===== Record extracts
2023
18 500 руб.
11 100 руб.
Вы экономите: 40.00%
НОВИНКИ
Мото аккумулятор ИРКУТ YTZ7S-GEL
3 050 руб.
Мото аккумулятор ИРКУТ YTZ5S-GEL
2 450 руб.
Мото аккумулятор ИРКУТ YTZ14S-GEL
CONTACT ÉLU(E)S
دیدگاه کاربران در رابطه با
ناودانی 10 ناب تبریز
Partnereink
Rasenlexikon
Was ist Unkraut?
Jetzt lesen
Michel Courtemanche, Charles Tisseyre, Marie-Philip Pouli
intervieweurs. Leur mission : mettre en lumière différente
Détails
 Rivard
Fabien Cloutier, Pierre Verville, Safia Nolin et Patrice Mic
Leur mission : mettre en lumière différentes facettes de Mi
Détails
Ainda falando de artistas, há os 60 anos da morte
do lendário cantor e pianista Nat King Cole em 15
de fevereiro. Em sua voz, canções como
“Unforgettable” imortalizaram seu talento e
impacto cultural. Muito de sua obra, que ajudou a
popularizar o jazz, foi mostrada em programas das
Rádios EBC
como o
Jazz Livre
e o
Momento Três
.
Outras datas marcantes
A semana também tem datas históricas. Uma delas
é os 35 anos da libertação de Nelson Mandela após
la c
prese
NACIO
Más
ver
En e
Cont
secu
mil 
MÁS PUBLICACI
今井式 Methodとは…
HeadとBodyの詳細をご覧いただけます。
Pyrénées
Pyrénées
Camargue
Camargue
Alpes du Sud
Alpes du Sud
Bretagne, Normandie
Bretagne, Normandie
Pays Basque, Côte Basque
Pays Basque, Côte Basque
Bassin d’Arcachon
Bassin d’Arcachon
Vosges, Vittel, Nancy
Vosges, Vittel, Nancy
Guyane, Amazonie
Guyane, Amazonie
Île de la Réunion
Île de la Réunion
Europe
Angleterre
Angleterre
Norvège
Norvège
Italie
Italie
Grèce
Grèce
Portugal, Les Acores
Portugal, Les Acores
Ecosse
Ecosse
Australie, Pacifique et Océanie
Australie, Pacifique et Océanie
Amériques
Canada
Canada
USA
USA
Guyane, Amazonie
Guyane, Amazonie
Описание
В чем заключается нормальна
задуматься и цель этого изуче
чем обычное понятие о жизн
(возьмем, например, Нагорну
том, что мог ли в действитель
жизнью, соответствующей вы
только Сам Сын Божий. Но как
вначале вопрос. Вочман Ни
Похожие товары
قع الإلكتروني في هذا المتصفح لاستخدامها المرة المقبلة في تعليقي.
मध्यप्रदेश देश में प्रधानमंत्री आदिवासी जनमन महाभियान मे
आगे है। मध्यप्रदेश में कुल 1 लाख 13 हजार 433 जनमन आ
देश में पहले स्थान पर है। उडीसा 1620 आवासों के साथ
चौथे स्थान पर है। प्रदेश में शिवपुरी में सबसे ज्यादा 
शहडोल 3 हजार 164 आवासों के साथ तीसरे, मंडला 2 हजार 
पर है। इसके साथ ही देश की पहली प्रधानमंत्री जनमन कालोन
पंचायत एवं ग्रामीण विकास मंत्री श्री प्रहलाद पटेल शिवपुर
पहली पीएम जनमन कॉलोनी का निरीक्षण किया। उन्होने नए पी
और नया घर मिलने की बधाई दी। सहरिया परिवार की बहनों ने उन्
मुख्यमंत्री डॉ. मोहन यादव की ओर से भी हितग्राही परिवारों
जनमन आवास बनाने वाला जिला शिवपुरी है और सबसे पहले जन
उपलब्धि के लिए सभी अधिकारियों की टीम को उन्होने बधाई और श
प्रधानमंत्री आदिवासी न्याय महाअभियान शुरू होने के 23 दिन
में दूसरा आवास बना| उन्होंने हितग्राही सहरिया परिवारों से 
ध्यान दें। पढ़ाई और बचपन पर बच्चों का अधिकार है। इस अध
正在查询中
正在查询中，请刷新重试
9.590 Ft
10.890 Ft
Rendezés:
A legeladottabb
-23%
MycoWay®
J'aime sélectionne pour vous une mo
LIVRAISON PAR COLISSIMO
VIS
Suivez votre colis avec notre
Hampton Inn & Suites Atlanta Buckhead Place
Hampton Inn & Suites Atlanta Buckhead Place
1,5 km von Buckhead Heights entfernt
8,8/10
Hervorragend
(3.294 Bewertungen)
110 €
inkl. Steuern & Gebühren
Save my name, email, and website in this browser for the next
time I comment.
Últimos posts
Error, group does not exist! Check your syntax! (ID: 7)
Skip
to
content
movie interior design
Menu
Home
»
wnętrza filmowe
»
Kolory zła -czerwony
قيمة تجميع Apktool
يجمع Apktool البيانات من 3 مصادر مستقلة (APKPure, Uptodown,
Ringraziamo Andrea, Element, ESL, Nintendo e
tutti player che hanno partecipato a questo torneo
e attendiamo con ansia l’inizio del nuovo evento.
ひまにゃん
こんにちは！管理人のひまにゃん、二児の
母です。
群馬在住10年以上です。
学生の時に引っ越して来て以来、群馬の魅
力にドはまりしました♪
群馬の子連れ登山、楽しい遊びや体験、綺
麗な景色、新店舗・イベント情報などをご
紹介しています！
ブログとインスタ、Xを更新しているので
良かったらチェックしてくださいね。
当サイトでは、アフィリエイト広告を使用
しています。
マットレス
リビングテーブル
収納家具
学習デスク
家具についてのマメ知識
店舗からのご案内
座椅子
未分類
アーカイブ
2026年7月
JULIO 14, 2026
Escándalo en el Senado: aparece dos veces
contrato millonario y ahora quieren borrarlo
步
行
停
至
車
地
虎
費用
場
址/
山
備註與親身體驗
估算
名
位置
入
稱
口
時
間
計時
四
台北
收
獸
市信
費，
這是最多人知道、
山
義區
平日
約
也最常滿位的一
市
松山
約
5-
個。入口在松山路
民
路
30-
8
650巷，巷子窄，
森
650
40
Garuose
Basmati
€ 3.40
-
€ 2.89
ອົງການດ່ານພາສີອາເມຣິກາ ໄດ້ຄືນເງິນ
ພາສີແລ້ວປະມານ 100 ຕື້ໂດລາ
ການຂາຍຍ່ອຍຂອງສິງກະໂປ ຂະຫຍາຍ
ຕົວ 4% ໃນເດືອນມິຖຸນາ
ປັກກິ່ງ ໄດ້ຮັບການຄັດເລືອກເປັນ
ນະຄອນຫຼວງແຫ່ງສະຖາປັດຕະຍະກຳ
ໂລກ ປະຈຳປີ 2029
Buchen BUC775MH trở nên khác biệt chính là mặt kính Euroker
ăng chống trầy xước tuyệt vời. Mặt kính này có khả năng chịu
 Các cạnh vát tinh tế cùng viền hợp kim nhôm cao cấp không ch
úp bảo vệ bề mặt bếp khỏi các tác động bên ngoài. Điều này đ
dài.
==========
→ **Your goal**:
Retype the entries exactly, including every line.

→ **Reply**:
2023
18 500 руб.
11 100 руб.
Вы экономите: 40.00%
НОВИНКИ
Мото аккумулятор ИРКУТ YTZ7S-GEL
3 050 руб.
Мото аккумулятор ИРКУТ YTZ5S-GEL
2 450 руб.
Мото аккумулятор ИРКУТ YTZ14S-GEL
CONTACT ÉLU(E)S
دیدگاه کاربران در رابطه با
ناودانی 10 ناب تبریز
Partnereink
Rasenlexikon
Was ist Unkraut?
Jetzt lesen
Michel Courtemanche, Charles Tisseyre, Marie-Philip Pouli
intervieweurs. Leur mission : mettre en lumière différente
Détails
 Rivard
Fabien Cloutier, Pierre Verville, Safia Nolin et Patrice Mic
Leur mission : mettre en lumière différentes facettes de Mi
Détails
Ainda falando de artistas, há os 60 anos da morte
do lendário cantor e pianista Nat King Cole em 15
de fevereiro. Em sua voz, canções como
“Unforgettable” imortalizaram seu talento e
impacto cultural. Muito de sua obra, que ajudou a
popularizar o jazz, foi mostrada em programas das
Rádios EBC
como o
Jazz Livre
e o
Momento Três
.
Outras datas marcantes
A semana também tem datas históricas. Uma delas
é os 35 anos da libertação de Nelson Mandela após
la c
prese
NACIO
Más
ver
En e
Cont
secu
mil 
MÁS PUBLICACI
今井式 Methodとは…
HeadとBodyの詳細をご覧いただけます。
Pyrénées
Pyrénées
Camargue
Camargue
Alpes du Sud
Alpes du Sud
Bretagne, Normandie
Bretagne, Normandie
Pays Basque, Côte Basque
Pays Basque, Côte Basque
Bassin d’Arcachon
Bassin d’Arcachon
Vosges, Vittel, Nancy
Vosges, Vittel, Nancy
Guyane, Amazonie
Guyane, Amazonie
Île de la Réunion
Île de la Réunion
Europe
Angleterre
Angleterre
Norvège
Norvège
Italie
Italie
Grèce
Grèce
Portugal, Les Acores
Portugal, Les Acores
Ecosse
Ecosse
Australie, Pacifique et Océanie
Australie, Pacifique et Océanie
Amériques
Canada
Canada
USA
USA
Guyane, Amazonie
Guyane, Amazonie
Описание
В чем заключается нормальна
задуматься и цель этого изуче
чем обычное понятие о жизн
(возьмем, например, Нагорну
том, что мог ли в действитель
жизнью, соответствующей вы
только Сам Сын Божий. Но как
вначале вопрос. Вочман Ни
Похожие товары
قع الإلكتروني في هذا المتصفح لاستخدامها المرة المقبلة في تعليقي.
मध्यप्रदेश देश में प्रधानमंत्री आदिवासी जनमन महाभियान मे
आगे है। मध्यप्रदेश में कुल 1 लाख 13 हजार 433 जनमन आ
देश में पहले स्थान पर है। उडीसा 1620 आवासों के साथ
चौथे स्थान पर है। प्रदेश में शिवपुरी में सबसे ज्यादा 
शहडोल 3 हजार 164 आवासों के साथ तीसरे, मंडला 2 हजार 
पर है। इसके साथ ही देश की पहली प्रधानमंत्री जनमन कालोन
पंचायत एवं ग्रामीण विकास मंत्री श्री प्रहलाद पटेल शिवपुर
पहली पीएम जनमन कॉलोनी का निरीक्षण किया। उन्होने नए पी
और नया घर मिलने की बधाई दी। सहरिया परिवार की बहनों ने उन्
मुख्यमंत्री डॉ. मोहन यादव की ओर से भी हितग्राही परिवारों
जनमन आवास बनाने वाला जिला शिवपुरी है और सबसे पहले जन
उपलब्धि के लिए सभी अधिकारियों की टीम को उन्होने बधाई और श
प्रधानमंत्री आदिवासी न्याय महाअभियान शुरू होने के 23 दिन
में दूसरा आवास बना| उन्होंने हितग्राही सहरिया परिवारों से 
ध्यान दें। पढ़ाई और बचपन पर बच्चों का अधिकार है। इस अध
正在查询中
正在查询中，请刷新重试
9.590 Ft
10.890 Ft
Rendezés:
A legeladottabb
-23%
MycoWay®
J'aime sélectionne pour vous une mo
LIVRAISON PAR COLISSIMO
VIS
Suivez votre colis avec notre
Hampton Inn & Suites Atlanta Buckhead Place
Hampton Inn & Suites Atlanta Buckhead Place
1,5 km von Buckhead Heights entfernt
8,8/10
Hervorragend
(3.294 Bewertungen)
110 €
inkl. Steuern & Gebühren
Save my name, email, and website in this browser for the next
time I comment.
Últimos posts
Error, group does not exist! Check your syntax! (ID: 7)
Skip
to
content
movie interior design
Menu
Home
»
wnętrza filmowe
»
Kolory zła -czerwony
قيمة تجميع Apktool
يجمع Apktool البيانات من 3 مصادر مستقلة (APKPure, Uptodown,
Ringraziamo Andrea, Element, ESL, Nintendo e
tutti player che hanno partecipato a questo torneo
e attendiamo con ansia l’inizio del nuovo evento.
ひまにゃん
こんにちは！管理人のひまにゃん、二児の
母です。
群馬在住10年以上です。
学生の時に引っ越して来て以来、群馬の魅
力にドはまりしました♪
群馬の子連れ登山、楽しい遊びや体験、綺
麗な景色、新店舗・イベント情報などをご
紹介しています！
ブログとインスタ、Xを更新しているので
良かったらチェックしてくださいね。
当サイトでは、アフィリエイト広告を使用
しています。
マットレス
リビングテーブル
収納家具
学習デスク
家具についてのマメ知識
店舗からのご案内
座椅子
未分類
アーカイブ
2026年7月
JULIO 14, 2026
Escándalo en el Senado: aparece dos veces
contrato millonario y ahora quieren borrarlo
步
行
停
至
車
地
虎
費用
場
址/
山
備註與親身體驗
估算
名
位置
入
稱
口
時
間
計時
四
台北
收
獸
市信
費，
這是最多人知道、
山
義區
平日
約
也最常滿位的一
市
松山
約
5-
個。入口在松山路
民
路
30-
8
650巷，巷子窄，
森
650
40
Garuose
Basmati
€ 3.40
-
€ 2.89
ອົງການດ່ານພາສີອາເມຣິກາ ໄດ້ຄືນເງິນ
ພາສີແລ້ວປະມານ 100 ຕື້ໂດລາ
ການຂາຍຍ່ອຍຂອງສິງກະໂປ ຂະຫຍາຍ
ຕົວ 4% ໃນເດືອນມິຖຸນາ
ປັກກິ່ງ ໄດ້ຮັບການຄັດເລືອກເປັນ
ນະຄອນຫຼວງແຫ່ງສະຖາປັດຕະຍະກຳ
ໂລກ ປະຈຳປີ 2029
Buchen BUC775MH trở nên khác biệt chính là mặt kính Euroker
ăng chống trầy xước tuyệt vời. Mặt kính này có khả năng chịu
 Các cạnh vát tinh tế cùng viền hợp kim nhôm cao cấp không ch
úp bảo vệ bề mặt bếp khỏi các tác động bên ngoài. Điều này đ
dài.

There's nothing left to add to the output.